■ Task objective
Below are records; how many of their lines contain "חיטוי"? Reply with the number and no other words.
Data records: Begin
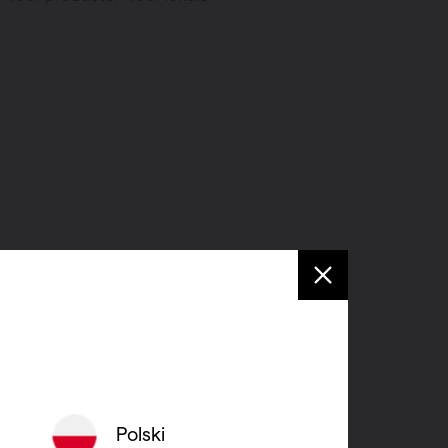
ligente warmte
aat
ve Blower is uitgerust met een
Polski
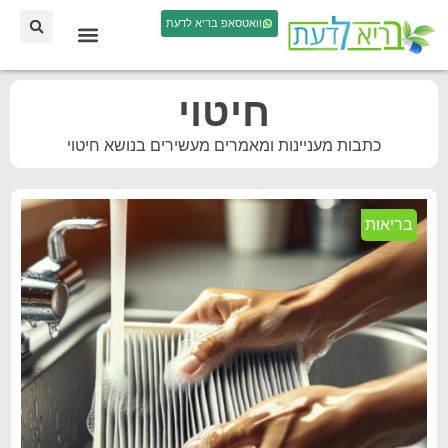
וואטסאפ בריא לדעת
חיטוי
כתבות מעניינות ומאמרים מעשירים בנושא חיטוי
בריאות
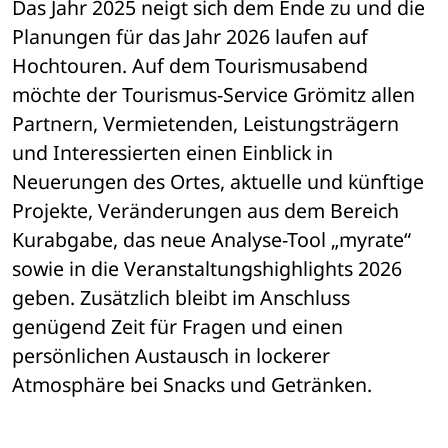
Das Jahr 2025 neigt sich dem Ende zu und die 
Planungen für das Jahr 2026 laufen auf 
Hochtouren. Auf dem Tourismusabend 
möchte der Tourismus-Service Grömitz allen 
Partnern, Vermietenden, Leistungsträgern 
und Interessierten einen Einblick in 
Neuerungen des Ortes, aktuelle und künftige 
Projekte, Veränderungen aus dem Bereich 
Kurabgabe, das neue Analyse-Tool „myrate“ 
sowie in die Veranstaltungshighlights 2026 
geben. Zusätzlich bleibt im Anschluss 
genügend Zeit für Fragen und einen 
persönlichen Austausch in lockerer 
Atmosphäre bei Snacks und Getränken. 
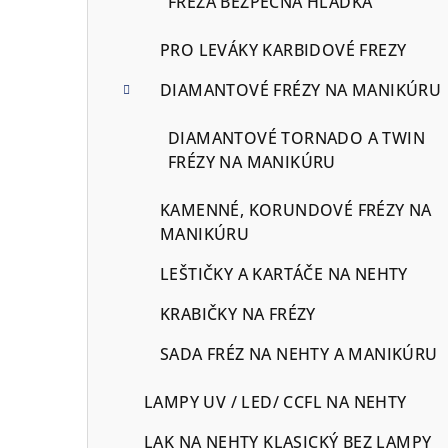
FRÉZA BEZPEČNA HLADKÁ
PRO LEVÁKY KARBIDOVÉ FREZY
DIAMANTOVÉ FRÉZY NA MANIKÚRU
DIAMANTOVÉ TORNADO A TWIN
FRÉZY NA MANIKÚRU
KAMENNÉ, KORUNDOVÉ FRÉZY NA
MANIKÚRU
LEŠTIČKY A KARTÁČE NA NEHTY
KRABIČKY NA FRÉZY
SADA FRÉZ NA NEHTY A MANIKÚRU
LAMPY UV / LED/ CCFL NA NEHTY
LAK NA NEHTY KLASICKÝ BEZ LAMPY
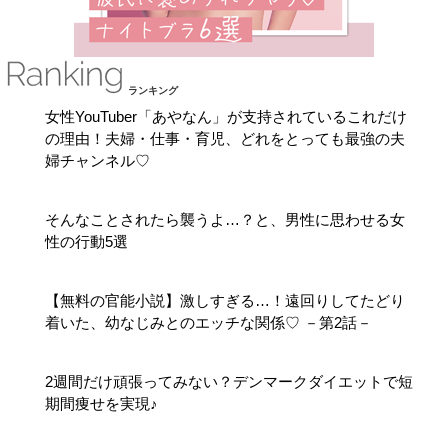
ランキング
女性YouTuber「あやなん」が支持されているこれだけ
の理由！夫婦・仕事・育児、どれをとっても最強の夫
婦チャンネル♡
そんなことされたら襲うよ…？と、男性に思わせる女
性の行動5選
【無料の官能小説】激しすぎる…！遠回りしてたどり
着いた、幼なじみとのエッチな関係♡ －第2話－
2週間だけ頑張ってみない？デンマークダイエットで短
期間痩せを実現♪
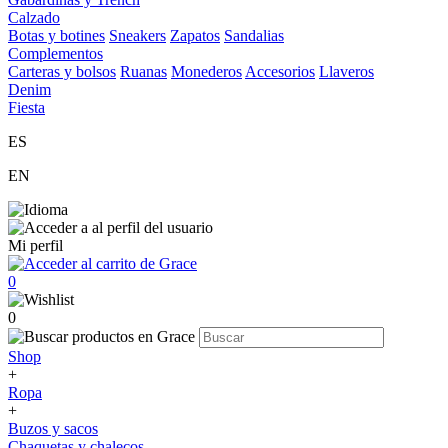
Calzado
Botas y botines
Sneakers
Zapatos
Sandalias
Complementos
Carteras y bolsos
Ruanas
Monederos
Accesorios
Llaveros
Denim
Fiesta
ES
EN
Mi perfil
0
0
Shop
+
Ropa
+
Buzos y sacos
Chaquetas y chalecos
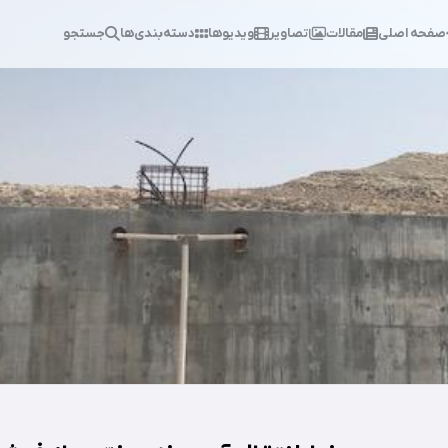
صفحه اصلی
مقالات
تصاویر
ویدیوها
دسته‌بندی‌ها
جستجو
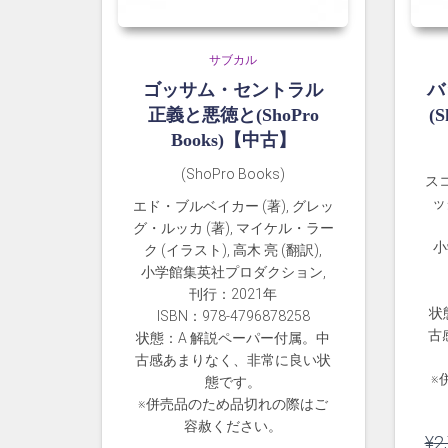
サブカル
ゴッサム・セントラル
バ
正義と悪徳と(ShoPro
(
Books)【中古】
(ShoPro Books)
スコ
ッ
エド・ブルベイカー (著), グレッ
グ・ルッカ (著), マイケル・ラー
小
ク (イラスト), 高木 亮 (翻訳),
小学館集英社プロダクション,
刊行：2021年
状
ISBN：978-4796878258
古
状態：A 解説ペーパー付属。中
古感あまりなく、非常に良い状
※
態です。
※併売品のため品切れの際はご
容赦ください。
¥
2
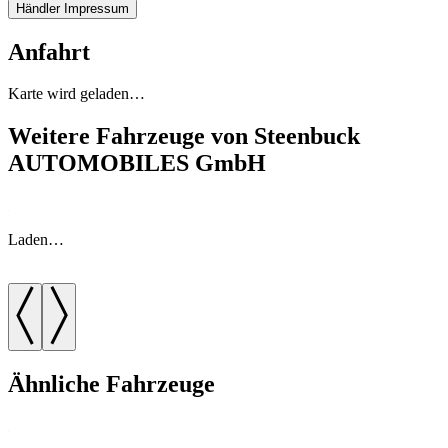
Händler Impressum
Anfahrt
Karte wird geladen…
Weitere Fahrzeuge von Steenbuck
AUTOMOBILES GmbH
Laden…
Ähnliche Fahrzeuge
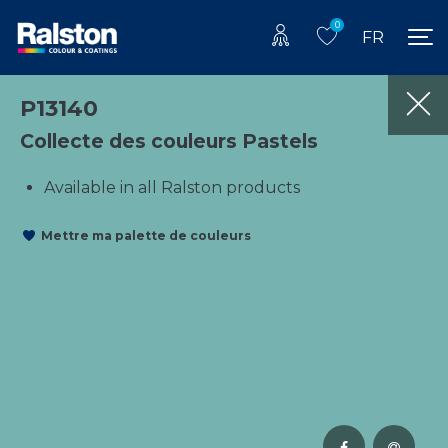
0
FR
P13140
Collecte des couleurs Pastels
Available in all Ralston products
Mettre ma palette de couleurs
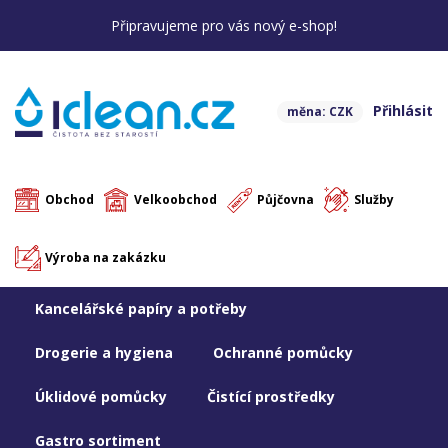
Připravujeme pro vás nový e-shop!
Přihlásit
měna: CZK
Obchod
Velkoobchod
Půjčovna
Služby
Výroba na zakázku
Kancelářské papíry a potřeby
Drogerie a hygiena
Ochranné pomůcky
Úklidové pomůcky
Čistící prostředky
Gastro sortiment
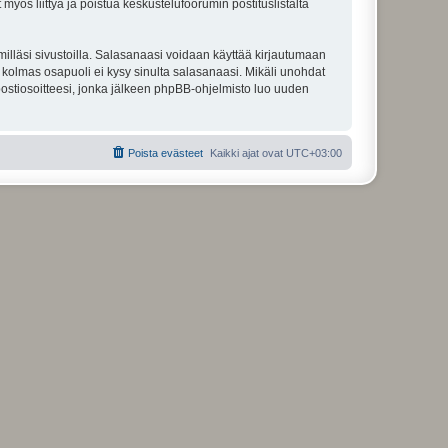
 myös liittyä ja poistua keskustelufoorumin postituslistalta
illäsi sivustoilla. Salasanaasi voidaan käyttää kirjautumaan
u kolmas osapuoli ei kysy sinulta salasanaasi. Mikäli unohdat
ostiosoitteesi, jonka jälkeen phpBB-ohjelmisto luo uuden
Poista evästeet
Kaikki ajat ovat
UTC+03:00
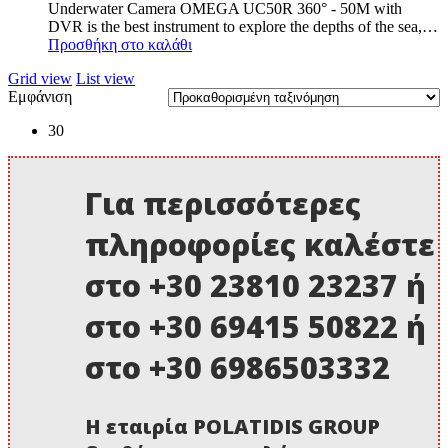
Underwater Camera OMEGA UC50R 360° - 50M with
was:
τιμή
DVR is the best instrument to explore the depths of the sea,…
1.250,00 €.
είναι:
Προσθήκη στο καλάθι
1.150,00 €.
Grid view
List view
Εμφάνιση
30
Για περισσότερες
πληροφορίες καλέστε
στο +30 23810 23237 ή
στο +30 69415 50822 ή
στο +30 6986503332
Η εταιρία POLATIDIS GROUP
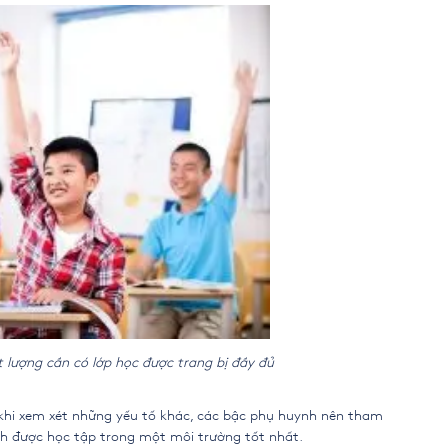
 lượng cần có lớp học được trang bị đầy đủ
c khi xem xét những yếu tố khác, các bậc phụ huynh nên tham
h được học tập trong một môi trường tốt nhất.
Data records: End
■ Task solution
2